Figure 3 Confocal laser scanning microscopy images of HPDLCs on S0, S1, S2, and S3 scaffolds for 7 days.

Notes: Red, blue, and green fluorescence represent the 549-conjugated anti-rat IgG antibody for MMP-2, DAPI-stained cell nuclei, and the Alexa Flour@488 phalloidin-stained actin, respectively. Scale bar =50 µm.

Abbreviations: HPDLCs, human periodontal ligament cells; S, solution; TCP, tissue culture polystyrene.

Figure 4 LPS-induced MMP-2 and MMP-13 expression.

Notes: (A) Different LPS concentrations induce MMP-2 mRNA. *P<0.05, significant difference as compared with the LPS 0 µg/mL. (B) Different LPS concentrations induce MMP-13 mRNA. Effects of S0, S1, S2, and S3 scaffolds on the expression MMP-2 and MMP-13 stimulated by LPS (5 µg/mL). (C, D) Cells were incubated with LPS for 8 hours, and the expression levels of MMP-2 and MMP-13 mRNAs were determined using real-time PCR. (E, F) Cells were incubated with LPS for 24 hours, and MMP-2 (E) and MMP-13 (F) protein levels in supernatant were assayed by Western blot. The data represent mean ± SD of three independent experiments. (G) Dual drug delivery system (SP-Ms/SB-Ms-loaded nanofiber) regulates matrix degradation and bone resorption in periodontal environment. *P<0.05, significant difference as compared with the S0 and **P<0.05, significant difference as compared with the LPS+S0.

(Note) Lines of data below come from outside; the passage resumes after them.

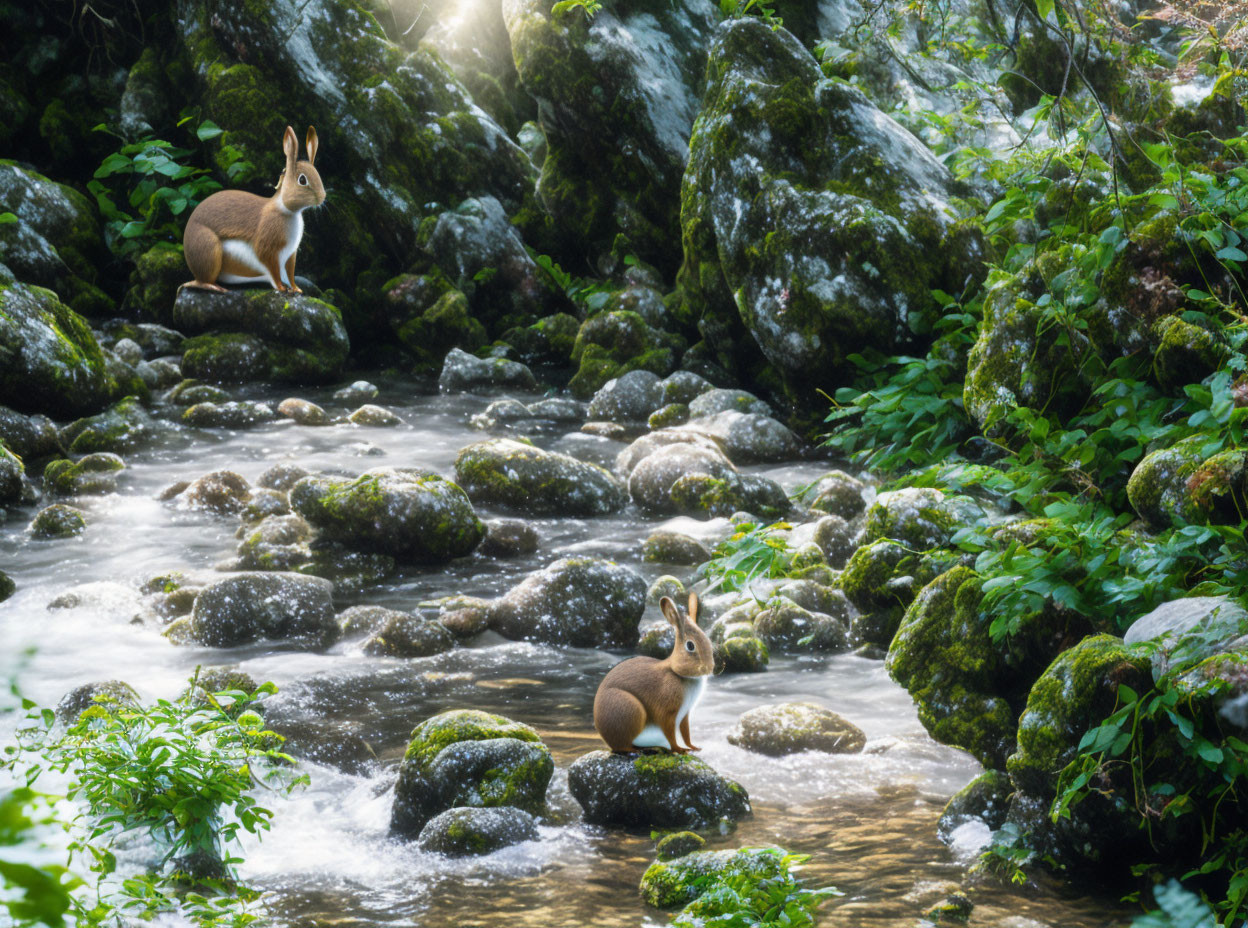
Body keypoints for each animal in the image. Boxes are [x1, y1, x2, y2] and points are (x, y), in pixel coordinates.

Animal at [182, 125, 326, 293]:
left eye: (318, 175)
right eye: (302, 180)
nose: (322, 197)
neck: (286, 210)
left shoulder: (290, 255)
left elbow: (290, 274)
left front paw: (296, 289)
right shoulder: (268, 250)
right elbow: (273, 271)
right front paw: (281, 288)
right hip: (210, 251)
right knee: (203, 281)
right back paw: (215, 287)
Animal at [591, 593, 713, 753]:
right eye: (690, 646)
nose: (709, 668)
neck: (678, 673)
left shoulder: (684, 714)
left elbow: (685, 732)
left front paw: (693, 747)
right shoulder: (667, 712)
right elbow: (670, 734)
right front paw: (679, 749)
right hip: (630, 709)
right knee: (623, 746)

Abbreviations: ECM, extracelluar matrix; LPS, lipopolysaccharide; PMN, polymorphonuclearleucocyte; S, solution; SB, SB203580; SB-Ms, SB203580-micelles; SP, SP600125; SP-Ms, SP600125-micelles.

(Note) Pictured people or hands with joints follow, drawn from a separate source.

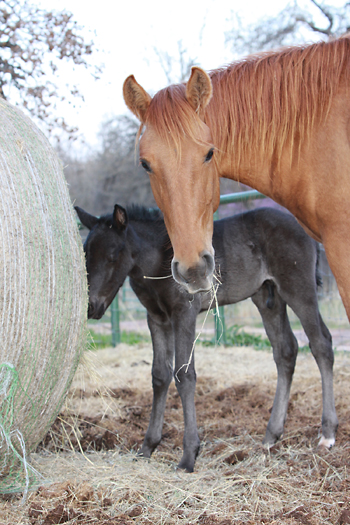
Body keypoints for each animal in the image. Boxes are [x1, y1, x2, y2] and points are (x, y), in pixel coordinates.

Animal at [76, 204, 336, 470]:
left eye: (113, 255)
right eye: (86, 255)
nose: (90, 306)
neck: (158, 261)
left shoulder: (184, 313)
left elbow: (184, 375)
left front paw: (189, 455)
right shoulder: (156, 318)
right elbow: (159, 375)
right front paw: (147, 447)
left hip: (298, 289)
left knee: (321, 343)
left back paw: (327, 434)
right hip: (266, 296)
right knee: (286, 350)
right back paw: (271, 436)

Figure 5 Sequence of in vivo procedures.

Notes: (A) Mucoperiosteal flaps were elevated to expose periodontal buccal bone walls. (B) The defects were having the following dimensions: 5 mm apicocoronally, 5 mm mesiodistally, and 3 mm buccolingually. (C) After scaling periodontal ligament scales and debris from defects, an impression material (Impregum Soft™, 3M) was completely filled in the defects. (D) The defects were covered by biomaterials and the mucoperiosteal flaps were restored. (E) ROI was used in analysis of alveolar bone. (F–J) Histology of bone regeneration in class II furcation defects at 8 weeks. (F) The control group. (G) The S0 group with BMP-2. (H) The S1 group with BMP-2. (I) The S2 group with BMP-2. (J) The S3 group with BMP-2. Scale bar =500 µm.

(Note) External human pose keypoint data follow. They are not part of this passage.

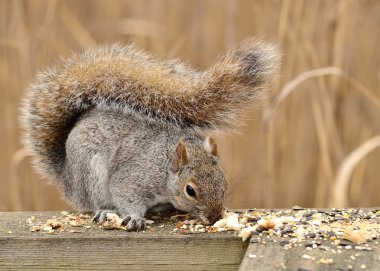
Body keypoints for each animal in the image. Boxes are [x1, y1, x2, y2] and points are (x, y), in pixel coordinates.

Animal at [21, 39, 280, 232]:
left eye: (223, 183)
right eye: (190, 190)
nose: (215, 216)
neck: (165, 167)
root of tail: (67, 178)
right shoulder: (134, 177)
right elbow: (125, 193)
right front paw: (136, 217)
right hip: (89, 173)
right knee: (93, 201)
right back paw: (105, 210)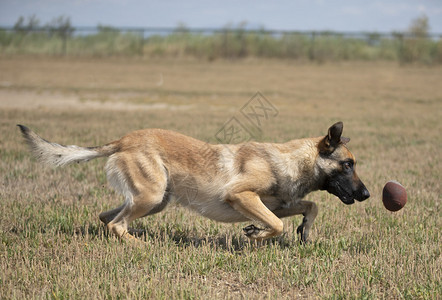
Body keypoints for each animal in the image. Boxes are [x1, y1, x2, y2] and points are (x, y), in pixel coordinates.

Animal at [17, 122, 370, 244]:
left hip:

Abbreviations: CTi, connective tissue; NB, new bone; PB, pre-existing bone; ROI, region of interest; S, solution.

Figure 6 Histology of the periodontal defects at 8 weeks post-surgery.

Notes: (A–E) The angle represents the angulation of regenerated ligament direction of each representative image: (A) the control group, (B) the S0 group with BMP-2, (C) the S1 group with BMP-2, (D) the S2 group with BMP-2, and (E) the S3 group with BMP-2. Scale bar =50 µm. (F–I) Micro-CT images: (F) bone volume per total volume (BV/TV), (G) trabecular number, (H) trabecular thickness, and (I) trabecular separation of various groups. *P<0.05 compared with control.

Abbreviations: Micro-CT, microcomputed tomography; S, solution.